[Camera calibration parameters]
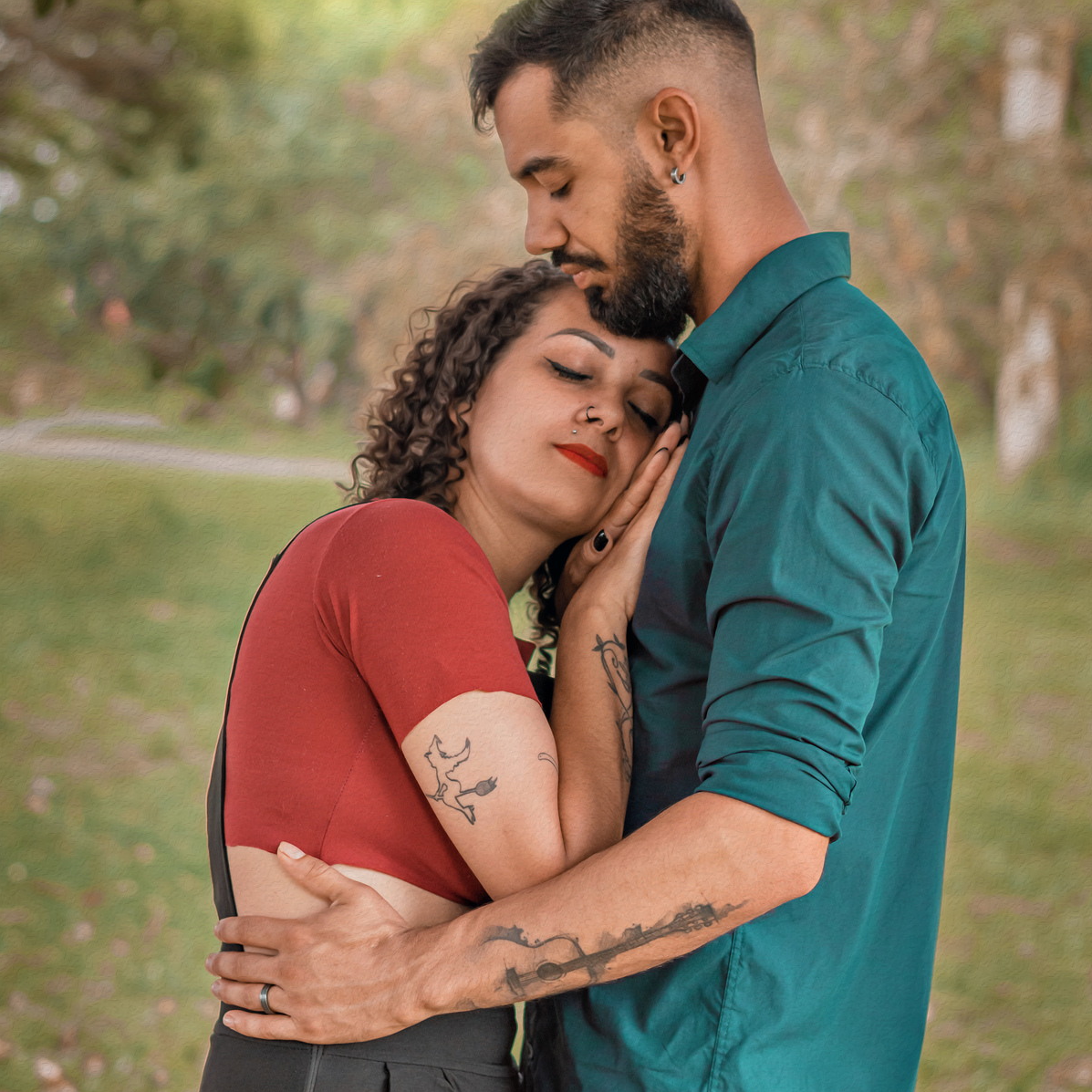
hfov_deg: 18.1
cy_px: 479
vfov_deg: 18.1
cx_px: 546
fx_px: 3426
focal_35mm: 96
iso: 200
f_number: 2.8
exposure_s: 1/320
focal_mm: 50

• **WORK ITEM**
Omit every picture, then write out the entries above exactly.

• **RESULT**
hfov_deg: 18.1
cy_px: 479
vfov_deg: 18.1
cx_px: 546
fx_px: 3426
focal_35mm: 96
iso: 200
f_number: 2.8
exposure_s: 1/320
focal_mm: 50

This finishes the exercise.